Bazen heyecan önemli bir motivasyon kaynağıdır. Puan cetveline baktıklarında Beşiktaşlı futbolcular, Kayseri’de kazandıkları takdirde lider olabileceklerini gördüler. Heyecanlandılar. Acaba yeterince motive oldular mı? Kendilerini bu maçı kazanmak üzere hazırladılar mı? Bireysel performans ve takım oyununda hedeflerine uygun bir maç çıkardılar mı? Hayır. Aboubakar ve Ghezzal’ı adeta mumla aradılar. Heyecan telaşa dönüştü, top kayıplarıyla, düşük tempolu mücadele iki penaltıya neden oldu. İlkini kaçıran Beşiktaş, ikincide N’Koudou ile golü, Hasiç’le ikinciyi attı ve unuttuğu liderliği yeniden tattı.
İstatistiklere bakarsanız, yanılabilirsiniz. Evet, topla oynama yüzdesi (72/28) ezici bir oranla Beşiktaş’ı gösteriyor. Daha çok korner (5/3), 4 isabetli şut attılar. Görünüşte maçın egemen olan tarafı Beşiktaş’tı ama, skor tabelası donmuştu adeta, gol bir türlü gelmiyordu..
Sanırım bu pasif görüntü Mensah’ın kaçırdığı penaltıyla ilgiliydi.… N’Koudou’nun Lopes tarafından düşürülmesine Fırat Aydınus, refleksle penaltı noktasını gösterdi. VAR hakemi Cüneyt Çakır da onayladı.
Bir yıl önce Kayserispor’da oynadığı için mi Mensah’ı seçti Sergen Hoca? Mensah, genç kaleci Doğan’ı tanıyor olabilir miydi? Belki de kenardan hiç müdahale etmeden kararı oyunculara bıraktı. Mensah o penaltıyı atarken, çok yavaş bir top gönderdi seçtiği köşeye genç Doğan da çıktı ve kornere çeldi.
Kanımca kaçırılmış penaltı Beşiktaş’ın canını sıktı. Oyundan düşenleri gördük. Top kayıpları artarak devam etti… O baskılı oyunda Beşiktaş hücumda top tutamadı. Güven Yalçın, sırtı dönük aldığı topların hiç birini kullanamadı. Hakçası Josef de takım içindeki kimliğine yaraşır bir oyun çıkaramıyordu. Mensah ve Atiba da aynı biçimde düşük vitesteydiler. Beşiktaş’ta Welinton, savunmadaki görevinden sağ kanada uzayarak hücumda ekstra etkinlik yaratmaya çalıştı. Sağda Rosier’in, solda da N’Koudou’nun gayretleri Kayserispor yarı alanında ve savunma bölgesinde zaman zaman yıpratıcı oldu.

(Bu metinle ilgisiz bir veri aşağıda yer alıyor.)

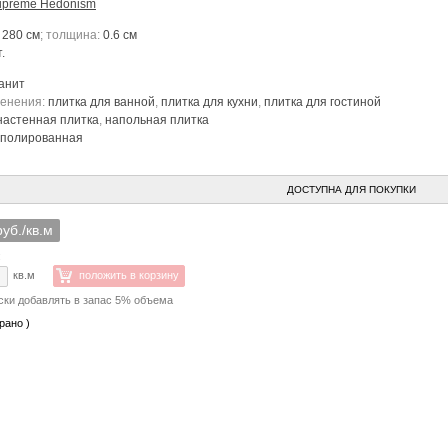
upreme Hedonism
 280 см
; толщина:
0.6 см
.
анит
менения:
плитка для ванной
,
плитка для кухни
,
плитка для гостиной
настенная плитка
,
напольная плитка
полированная
ДОСТУПНА ДЛЯ ПОКУПКИ
руб./кв.м
:
кв.м
положить в корзину
ски добавлять в запас 5% объема
рано )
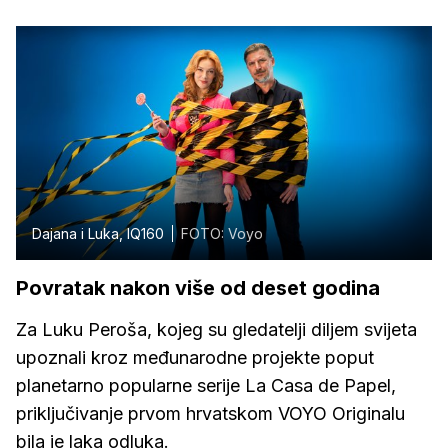
Dajana i Luka, IQ160
FOTO: Voyo
Povratak nakon više od deset godina
Za Luku Peroša, kojeg su gledatelji diljem svijeta
upoznali kroz međunarodne projekte poput
planetarno popularne serije La Casa de Papel,
priključivanje prvom hrvatskom VOYO Originalu
bila je laka odluka.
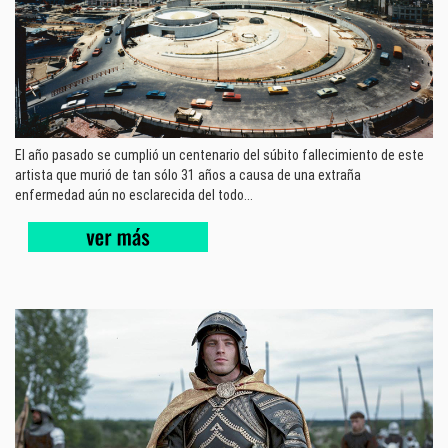
El año pasado se cumplió un centenario del súbito fallecimiento de este
artista que murió de tan sólo 31 años a causa de una extraña
enfermedad aún no esclarecida del todo...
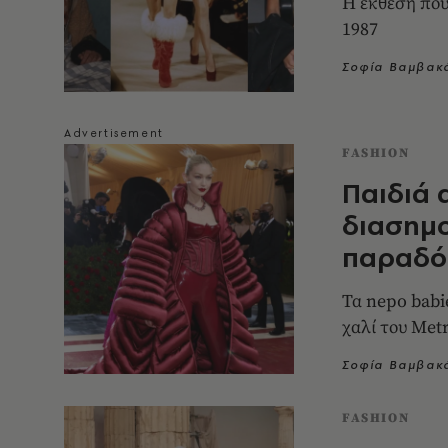
Η έκθεση που
1987
Σοφία Βαμβακ
FASHION
Παιδιά
διασημο
παραδόσ
Τα nepo babi
χαλί του Met
Σοφία Βαμβακ
FASHION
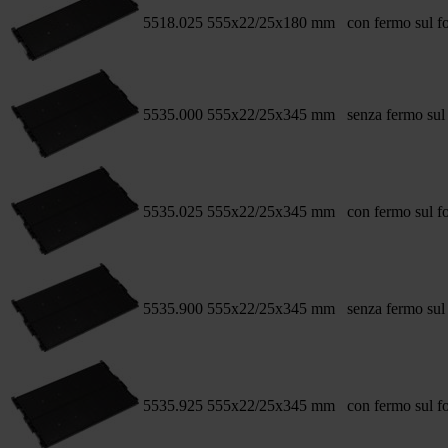
5518.025
555x22/25x180 mm
con fermo sul f
5535.000
555x22/25x345 mm
senza fermo sul
5535.025
555x22/25x345 mm
con fermo sul f
5535.900
555x22/25x345 mm
senza fermo sul
5535.925
555x22/25x345 mm
con fermo sul f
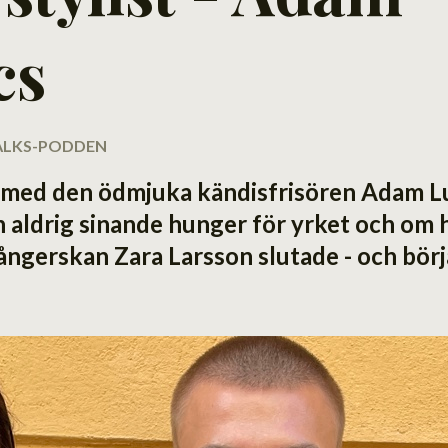
cs
 TALKS-PODDEN
ed med den ödmjuka kändisfrisören Adam 
n aldrig sinande hunger för yrket och om 
ngerskan Zara Larsson slutade - och börj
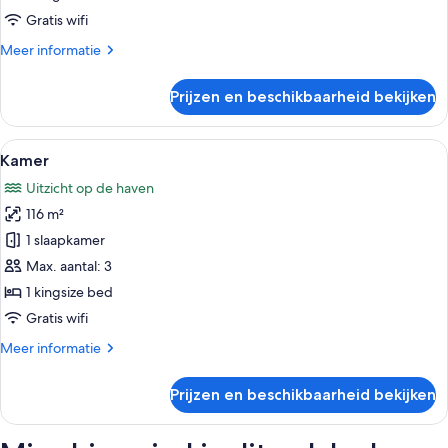
haven
Gratis wifi
laden
Meer
Meer informatie
details
over
Prijzen en beschikbaarheid bekijken
Grand
suite,
uitzicht
Alle
Een moderne hotelkamer met een groot
7
op
Kamer
foto's
haven
Uitzicht op de haven
voor
116 m²
Kamer
laden
1 slaapkamer
Max. aantal: 3
1 kingsize bed
Gratis wifi
Meer
Meer informatie
details
over
Prijzen en beschikbaarheid bekijken
Kamer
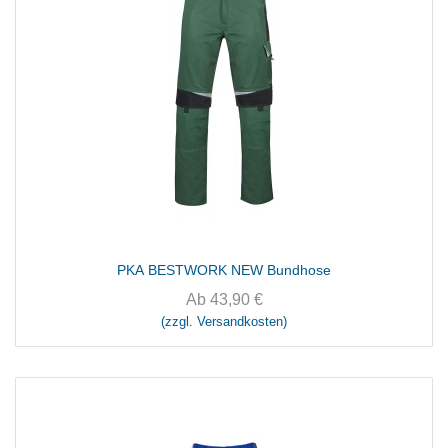
PKA BESTWORK NEW Bundhose
Ab
43,90
€
(zzgl. Versandkosten)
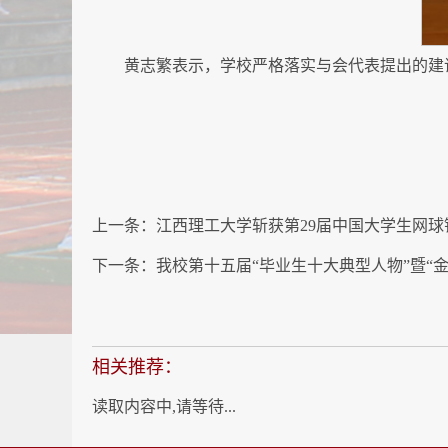
黄志繁表示，学校严格落实与会代表提出的建
上一条：
江西理工大学斩获第29届中国大学生网
下一条：
我校第十五届“毕业生十大典型人物”暨“
相关推荐：
读取内容中,请等待...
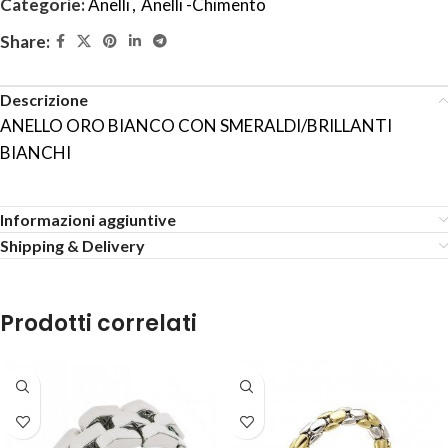
Categorie:
Anelli
,
Anelli -Chimento
Share:
Descrizione
ANELLO ORO BIANCO CON SMERALDI/BRILLANTI
BIANCHI
Informazioni aggiuntive
Shipping & Delivery
Prodotti correlati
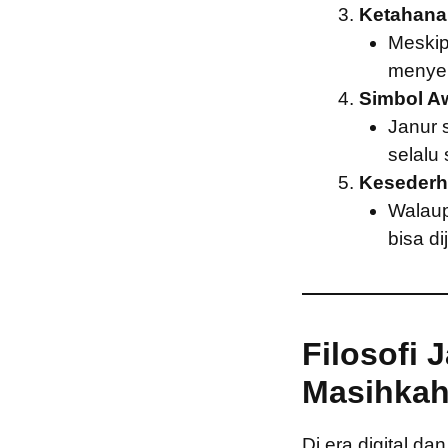
Ketahana
Meskip
menyer
Simbol A
Janur 
selalu
Kesederh
Walaup
bisa d
Filosofi
Masihkah
Di era digital d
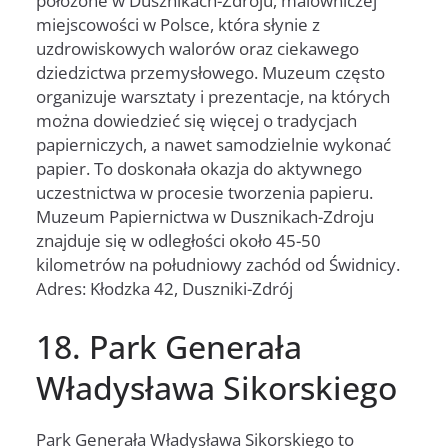
położone w Dusznikach-Zdroju, malowniczej
miejscowości w Polsce, która słynie z
uzdrowiskowych walorów oraz ciekawego
dziedzictwa przemysłowego. Muzeum często
organizuje warsztaty i prezentacje, na których
można dowiedzieć się więcej o tradycjach
papierniczych, a nawet samodzielnie wykonać
papier. To doskonała okazja do aktywnego
uczestnictwa w procesie tworzenia papieru.
Muzeum Papiernictwa w Dusznikach-Zdroju
znajduje się w odległości około 45-50
kilometrów na południowy zachód od Świdnicy.
Adres: Kłodzka 42, Duszniki-Zdrój
18. Park Generała
Władysława Sikorskiego
Park Generała Władysława Sikorskiego to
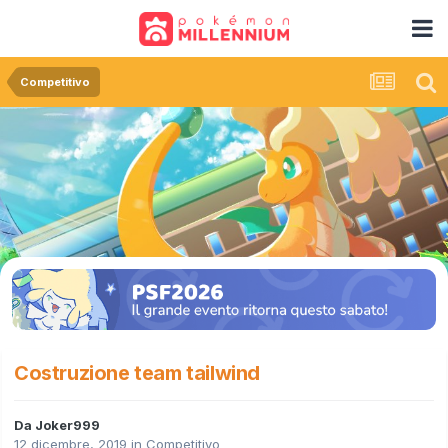
Competitivo
Costruzione team tailwind
Da
Joker999
12 dicembre, 2019
in
Competitivo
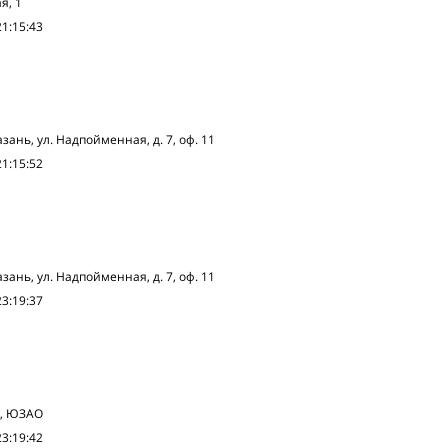
я, 1
21:15:43
зань, ул. Надпойменная, д. 7, оф. 11
21:15:52
зань, ул. Надпойменная, д. 7, оф. 11
23:19:37
2, ЮЗАО
23:19:42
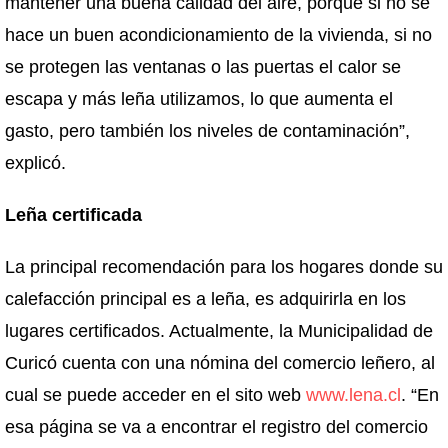
mantener una buena calidad del aire, porque si no se
hace un buen acondicionamiento de la vivienda, si no
se protegen las ventanas o las puertas el calor se
escapa y más leña utilizamos, lo que aumenta el
gasto, pero también los niveles de contaminación”,
explicó.
Leña certificada
La principal recomendación para los hogares donde su
calefacción principal es a leña, es adquirirla en los
lugares certificados. Actualmente, la Municipalidad de
Curicó cuenta con una nómina del comercio leñero, al
cual se puede acceder en el sito web
www.lena.cl
. “En
esa página se va a encontrar el registro del comercio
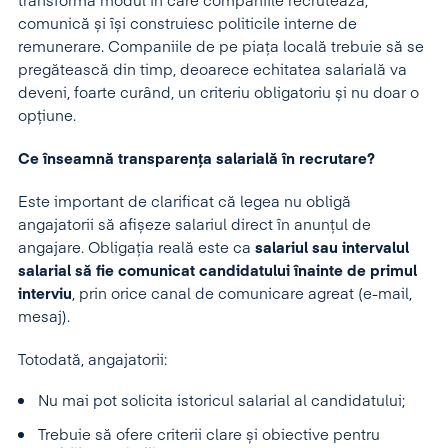
transformă modul în care companiile recrutează,
comunică și își construiesc politicile interne de
remunerare. Companiile de pe piața locală trebuie să se
pregătească din timp, deoarece echitatea salarială va
deveni, foarte curând, un criteriu obligatoriu și nu doar o
opțiune.
Ce înseamnă transparența salarială în recrutare?
Este important de clarificat că legea nu obligă
angajatorii să afișeze salariul direct în anunțul de
angajare. Obligația reală este ca
salariul sau intervalul
salarial să fie comunicat candidatului înainte de primul
interviu
, prin orice canal de comunicare agreat (e-mail,
mesaj).
Totodată, angajatorii:
Nu mai pot solicita istoricul salarial al candidatului;
Trebuie să ofere criterii clare și obiective pentru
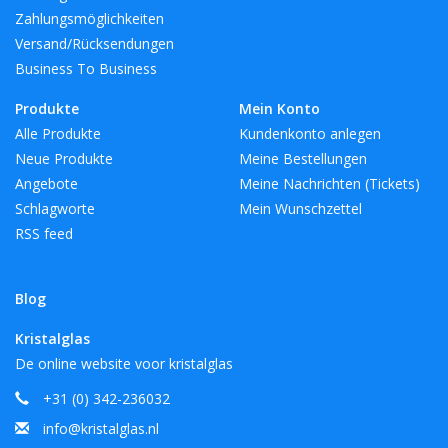
Zahlungsmöglichkeiten
Versand/Rücksendungen
Business To Business
Produkte
Mein Konto
Alle Produkte
Kundenkonto anlegen
Neue Produkte
Meine Bestellungen
Angebote
Meine Nachrichten (Tickets)
Schlagworte
Mein Wunschzettel
RSS feed
Blog
Kristalglas
De online website voor kristalglas
+31 (0) 342-236032
info@kristalglas.nl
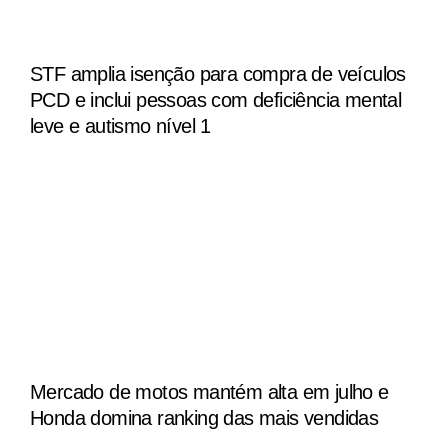
STF amplia isenção para compra de veículos
PCD e inclui pessoas com deficiência mental
leve e autismo nível 1
Mercado de motos mantém alta em julho e
Honda domina ranking das mais vendidas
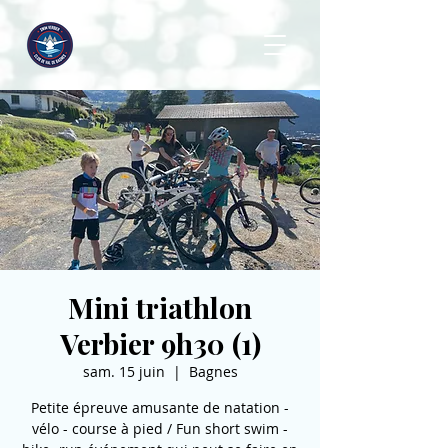
Mini triathlon
Verbier 9h30 (1)
sam. 15 juin
  |  
Bagnes
Petite épreuve amusante de natation -
vélo - course à pied / Fun short swim -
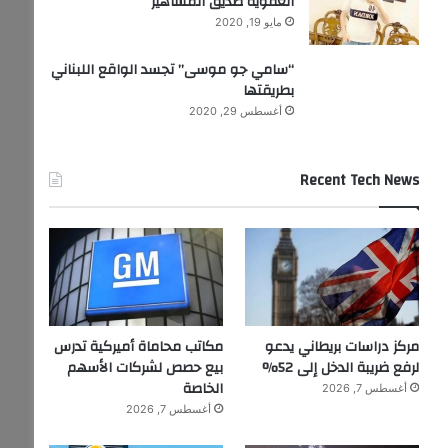
العفوية صديق المشاهير
مايو 19, 2020
“سامي جو موسى” تجسد الواقع اللبناني
بطريقتها
أغسطس 29, 2020
Recent Tech News
مركز دراسات بريطاني يدعو
مكاتب محاماة أميركية تدرس
لرفع ضريبة الدخل إلى 52%
بيع حصص لشركات الأسهم
الخاصة
أغسطس 7, 2026
أغسطس 7, 2026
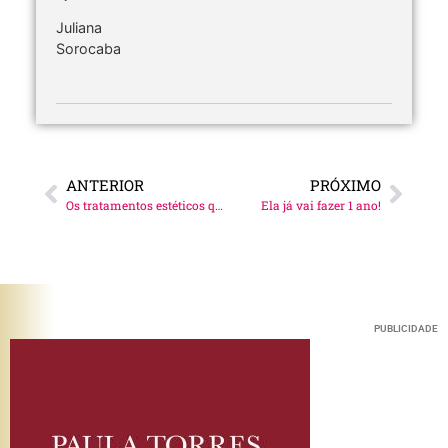
Juliana
Sorocaba
ANTERIOR
PRÓXIMO
Os tratamentos estéticos que adoro!
Ela já vai fazer 1 ano!
PUBLICIDADE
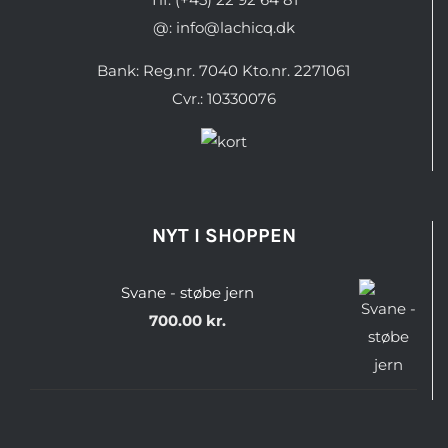
@: info@lachicq.dk
Bank: Reg.nr. 7040 Kto.nr. 2271061
Cvr.: 10330076
NYT I SHOPPEN
Svane - støbe jern
700.00
kr.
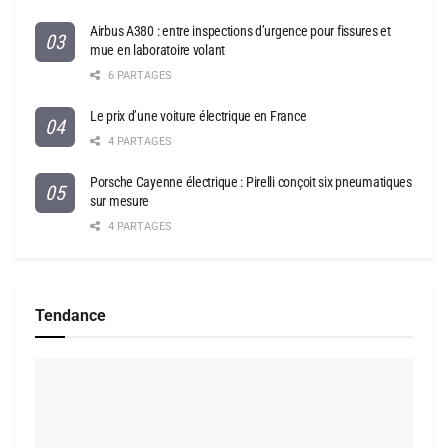
Airbus A380 : entre inspections d’urgence pour fissures et
mue en laboratoire volant
6 PARTAGES
Le prix d’une voiture électrique en France
4 PARTAGES
Porsche Cayenne électrique : Pirelli conçoit six pneumatiques
sur mesure
4 PARTAGES
Tendance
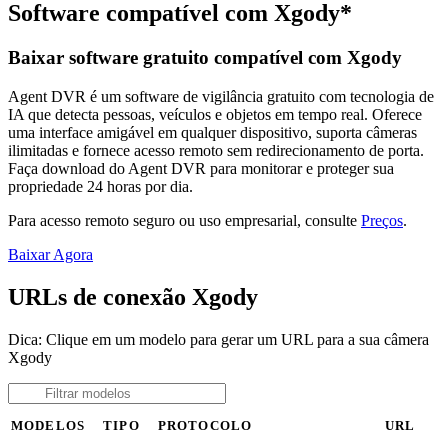
Software compatível com Xgody*
Baixar software gratuito compatível com Xgody
Agent DVR é um software de vigilância gratuito com tecnologia de
IA que detecta pessoas, veículos e objetos em tempo real. Oferece
uma interface amigável em qualquer dispositivo, suporta câmeras
ilimitadas e fornece acesso remoto sem redirecionamento de porta.
Faça download do Agent DVR para monitorar e proteger sua
propriedade 24 horas por dia.
Para acesso remoto seguro ou uso empresarial, consulte
Preços
.
Baixar Agora
URLs de conexão Xgody
Dica: Clique em um modelo para gerar um URL para a sua câmera
Xgody
MODELOS
TIPO
PROTOCOLO
URL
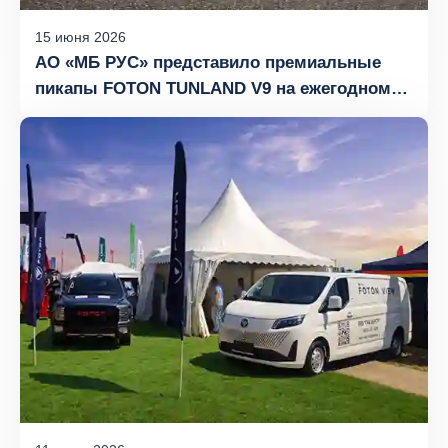
15
июня
2026
АО «МБ РУС» представило премиальные
пикапы FOTON TUNLAND V9 на ежегодном
гольф-турнире в «Агаларов Гольф &
Кантри Клуб»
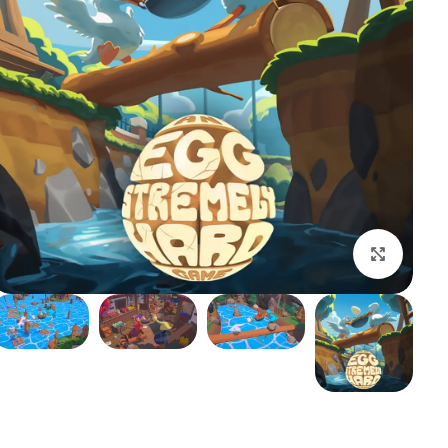
بزرگنمایی تصویر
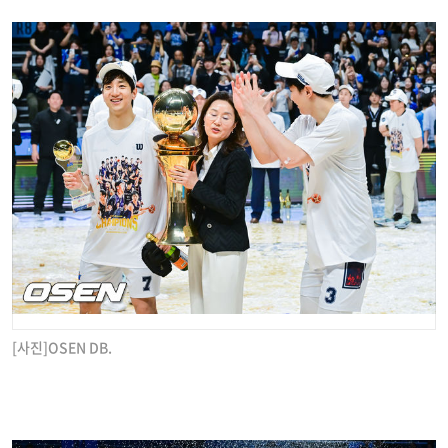
[사진]OSEN DB.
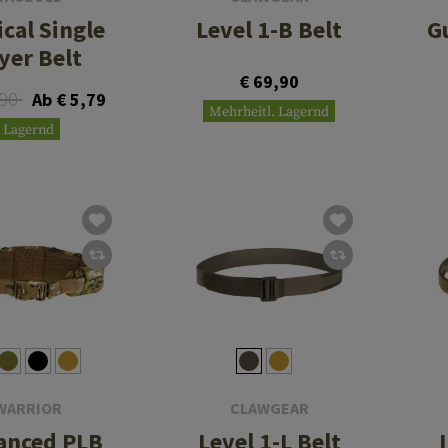
ical Single
Level 1-B Belt
G
yer Belt
€ 69,90
,90
Ab € 5,79
Mehrheitl. Lagernd
Lagernd
WARRIOR
CLAWGEAR
anced PLB
Level 1-L Belt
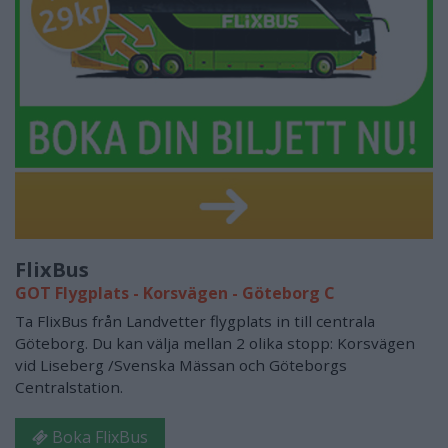
FlixBus
GOT Flygplats - Korsvägen - Göteborg C
Ta FlixBus från Landvetter flygplats in till centrala
Göteborg. Du kan välja mellan 2 olika stopp: Korsvägen
vid Liseberg /Svenska Mässan och Göteborgs
Centralstation.
Boka FlixBus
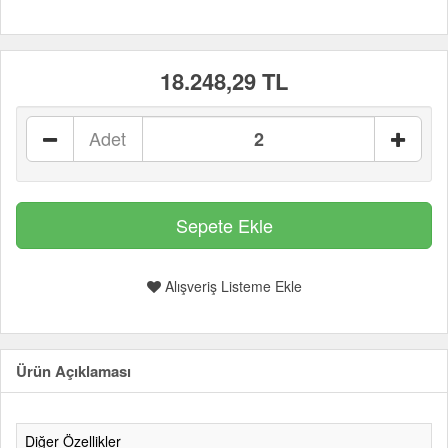
18.248,29 TL
Adet
Alışveriş Listeme Ekle
Ürün Açıklaması
Diğer Özellikler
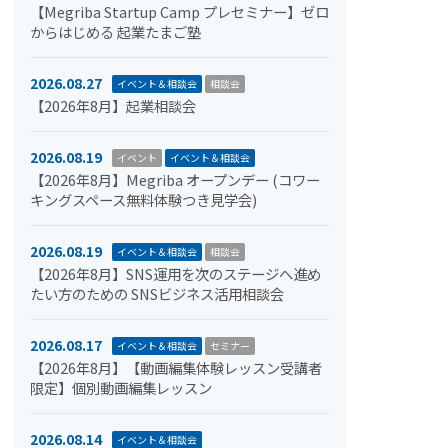
【Megriba Startup Camp プレセミナー】ゼロ
からはじめる 起業たまご塾
2026.08.27
イベント＆相談会
相談会
【2026年8月】起業相談会
2026.08.19
イベント
イベント＆相談会
【2026年8月】Megriba オープンデー (コワー
キングスペース無料体験つき見学会)
2026.08.19
イベント＆相談会
相談会
【2026年8月】SNS運用を次のステージへ進め
たい方のための SNSビジネス活用相談会
2026.08.17
イベント＆相談会
セミナー
【2026年8月】【動画編集体験レッスン受講者
限定】個別動画編集レッスン
2026.08.14
イベント＆相談会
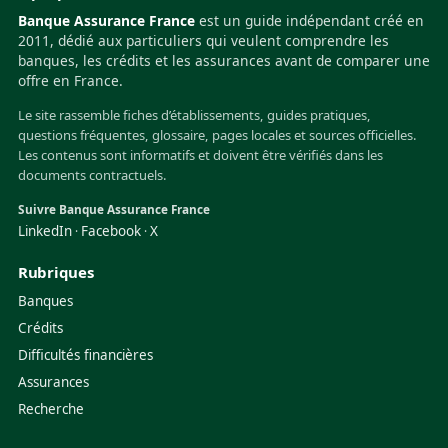
Banque Assurance France
est un guide indépendant créé en
2011, dédié aux particuliers qui veulent comprendre les
banques, les crédits et les assurances avant de comparer une
offre en France.
Le site rassemble fiches d’établissements, guides pratiques,
questions fréquentes, glossaire, pages locales et sources officielles.
Les contenus sont informatifs et doivent être vérifiés dans les
documents contractuels.
Suivre Banque Assurance France
LinkedIn
Facebook
X
·
·
Rubriques
Banques
Crédits
Difficultés financières
Assurances
Recherche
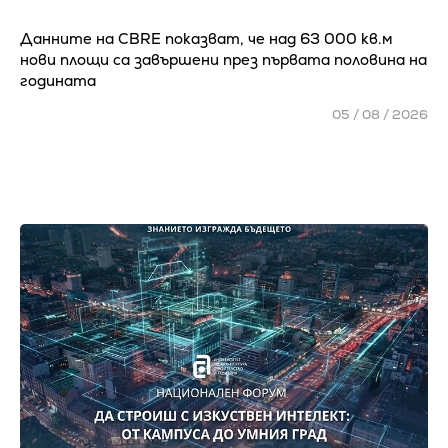
Данните на CBRE показват, че над 63 000 кв.м
нови площи са завършени през първата половина на
годината
05 / 08 / 2026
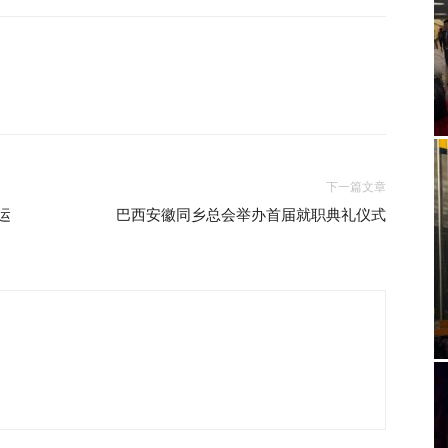
下一篇文章
运
巴西安徽同乡总会举办首届就职典礼仪式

Kayserispor oyuna tam siper bir savunma oyunuyla başladı. Hücumu fazla önemsemeden Beşiktaş ataklarını ikili-üçlü sıkıştırmalarla kestiler. Larin de rahat top oynayamıyordu. Lopes, penaltıya neden olan hamlesiyle takımını zora soktu ama, sonrasında toparlandı. Sağdan etkili ataklar düzenleyerek Henrique, Kanga ve Lennon’a pozisyonlar hazırlamaya çalıştı.
Sergen Yalçın’ın oyuna dönük ilk hamleleri Güven’i çıkarıp Hasiç’i alması, sonra da Mensah’la Necip Uysal’ı değiştirmesi oldu. Derken Atiba ile Oğuzhan da değiştiler. Beşiktaş’ın her şeye rağmen baskılı oyunu, nihayet NSakala’nın yine Lopes tarafından düşürülmesiyle (sonrasında bir de el teması var) bir penaltı getirdi. Topun başında N’Koudou vardı ve genç kaleci Doğan’a bu defa şans tanımadı. Hemen sonrasında Alibec’in serbest vuruşunda Ersin Destanoğlu inanılmaz bir refleksle topu kornere çeldi. Kornerden sonra Beşiktaş ilk kez coşku ile atağa kalktı ve Hasiç’in golü geldi.
Beşiktaş’ın elinden kayıp gitmekte olan maç, iki gollü bir liderlik keyfine dönüştü… Ey futbol.. Sırrını çözene de sürprizlerine de alkışımız var, itirazımız yok!.. Üzülen, sevinen, koşan ve coşan hep bir arada. Seni de böyle seviyoruz zaten!